If you’re speaking French for the first time, they will likely ask some basic questions about you, including your name. To introduce yourself in French, say Bonjour, je m’appelle followed by your name (Je suis_). This approach works equally well in formal as well as casual situations. Alternatively, use phrases such as et toi? or et vous? but these should only be used when dealing with people you don’t already know well.

Other common questions include where and what you do for work (Where do you live?) as well as whether or not you speak any other languages and what hobbies are important to you. It is also appropriate to add a nickname such as Caro or Flo if they are younger.

If asked to introduce someone else as well, use “Me, C’est_”. This phrase is most frequently heard when speaking with colleagues or friends of colleagues; however it can also be used with strangers if the situation allows it.

3. Asking for directions

At any travel destination, knowing how to ask for directions is crucial. In this lesson, we will introduce basic French directional words and phrases.

To ask for directions in French, begin with “ou est…” This phrase is quick and easy to say and the easiest way to get directions. Other directions words that might come in handy for making inquiries include “en face de” (in front of) and “est-ce que” (is nearby/can I find it).

When asking strangers on the street for directions, it’s always polite to begin your question with “s’il vous plait (please)”, this will make them more willing to assist you. Also pay close attention to pronunciation and spelling; when using direction phrases like tout droit (to the right) the word droit should always be pronounced /dRwa/ and not le/la as this could lead to confusion with le/la (the). Along with our directions vocabulary we will introduce transition words such as puis (then) and enfin (finally), providing you with everything needed for exploration!

See also  How to Prepare for Travel in Mandarin

4. Getting around

France, home of world-renowned art, cinema and cuisine is an incredible country with much to see and do. Even if French isn’t your forte, learning at least some basic French will help you navigate its many streets, interact with locals and immerse yourself into its rich culture.

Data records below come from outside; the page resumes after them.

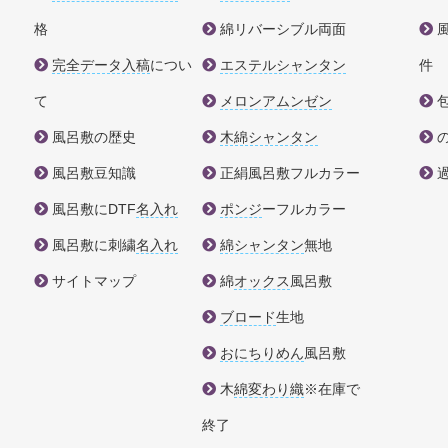
格
綿リバーシブル両面
完全データ入稿
につい
エステルシャンタン
件
て
メロンアムンゼン
風呂敷の歴史
木綿シャンタン
風呂敷豆知識
正絹風呂敷フルカラー
風呂敷にDTF
名入れ
ポンジ
ーフルカラー
風呂敷に刺繍
名入れ
綿シャンタン
無地
サイトマップ
綿
オックス
風呂敷
ブロード
生地
おにちりめん
風呂敷
木
綿変わり織
※在庫で
終了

Traveling across France quickly and conveniently by train (TGV) is often the quickest and easiest option, providing quick connections between cities and towns – however ticket costs may add up quickly for longer distance travel.

Renting a car can be another excellent way of traveling around France. Rental rates will usually increase during peak seasons, giving you freedom to visit smaller villages and towns on your own schedule.

Another excellent option is BlaBlaCar bus service, an economical and hassle-free alternative to trains and cars. Many cities and towns feature coach stations where local or inter-regional buses can be found.